Sea Party OK with watered-down coastal program?

With a month remaining in session, a difficult road to new program lies ahead

The Alaska Sea Party told legislators Monday they’d be willing to back off on some of the provisions in their coastal management initiative if that’s what it takes to get the Legislature to adopt a new program on its own.


Both Alaska Sea Party Chairman Bruce Botelho and legislative allies of coastal communities hoping to see the program restored said that might be a good outcome.

Botelho told the House Resources Committee the group would be satisfied if the Legislature passed a “good bill,” even if it didn’t contain all the elements in the initiative certified Friday for the ballot later this year.

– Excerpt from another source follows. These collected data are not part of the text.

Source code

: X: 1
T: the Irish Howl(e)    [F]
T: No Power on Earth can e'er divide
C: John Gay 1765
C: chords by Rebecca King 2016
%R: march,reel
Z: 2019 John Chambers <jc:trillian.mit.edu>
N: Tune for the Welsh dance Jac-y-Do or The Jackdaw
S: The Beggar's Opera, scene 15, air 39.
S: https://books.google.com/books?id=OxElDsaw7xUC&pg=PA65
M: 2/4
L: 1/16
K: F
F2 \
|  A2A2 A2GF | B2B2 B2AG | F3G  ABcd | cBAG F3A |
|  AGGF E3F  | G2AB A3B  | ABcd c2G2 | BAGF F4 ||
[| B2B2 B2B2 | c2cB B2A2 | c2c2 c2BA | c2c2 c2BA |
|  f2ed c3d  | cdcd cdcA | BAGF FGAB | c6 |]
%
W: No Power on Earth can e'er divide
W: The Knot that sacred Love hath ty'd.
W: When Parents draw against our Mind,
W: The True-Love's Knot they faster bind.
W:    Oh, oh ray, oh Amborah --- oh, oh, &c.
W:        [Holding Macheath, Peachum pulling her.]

“I’m quite confident that the Sea Party would not actively pursue the initiative,” in that event, Botelho told the committee.

Both supporters and opponents of Coastal Management, which gives local communities an official role in federal actions that affect coastal waters, may prefer to negotiate a new program.

Under state law, if the Legislature adopts a new Coastal Management program that is “substantially similar” to the initiative, the initiative would be pulled from the ballot.

If no similar program is created, the initiative would go before voters in either the primary or general election this year, depending upon the Legislature’s adjournment date.

Rep. Bob Herron, D-Bethel, is a Coastal Management supporter, but said despite the ease with which qualifying signatures were gathered, an election campaign poses risks.

“I’d say the people who are against it will carpet bomb the airwaves,” he said.

The initiative measure contains some provisions that weren’t in the existing Coastal Management program before it ended last June. Those changes make the initiative more like it was historically, before Gov. Frank Murkowski got the Legislature to change it to limit local influence.

One of the initiative’s provisions is the creation of a Coastal Policy Board, made of 13 representatives of local governments and the governor.

Another is inclusion of Department of Environmental Conservation permits under Coastal Management, repealing the so-called “DEC carve-out” that was in the recent version of the program.

Botelho said it is possible a Coastal Management program that didn’t have either of those elements might still be legally considered “substantially similar.”

Rep. Eric Feige, R-Chickaloon, asked Botelho why they rolled the back to a Coastal Management program from several years ago if they were looking to get a new program established, and why didn’t they just adopt the language of the Coastal Management renewal bill that passed the House of Representatives last year by a vote of 40-0?

“It obviously had broad support,” Feige said.

Botelho, also Juneau’s mayor, said the goal was to give local communities more of a role in shaping coastal policies.

“In our view we were rolling it forward,” he said.

The bill that passed the House last year changed in the Senate and in a conference committee.

That conference committee bill was rejected by the Republican-led House in a vote largely along party lines in a special session, and then the leadership adjourned the House preventing a further vote.

Botelho said that bill was likely not substantially similar, but the best thing for the Legislature to do was to create the best program it could, without regard for the initiative.

Legislative attorney Alpheus Bullard told the committee there was little case law on the “substantially similar” question, and the two Alaska Supreme Court cases that addressed it didn’t do so directly.

Still, he said they suggested the Legislature had fairly wide latitude in adopting its own bill.

“My suspicion is that if the Legislature passed a bill that didn’t have quite the same extent of local control and participation countenances in the initiative it would be found the same, but it’s just impossible to say that with any certainty,” Bullard said.

It may never come to that at all. Gov. Sean Parnell has said he’d prefer the voters decide the issue, though he has not threatened a veto.

Sen. John Coghill, R-North Pole, said he doubts a complicated and controversial question such as creation of a Coastal Management program can make it through the Resource and Finance committees in the month of session remaining.

“My guess is they’ll be preoccupied with oil issues, he said, listing progressivity, decoupling, separate accounting and tax credits as issues that will compete for committee time.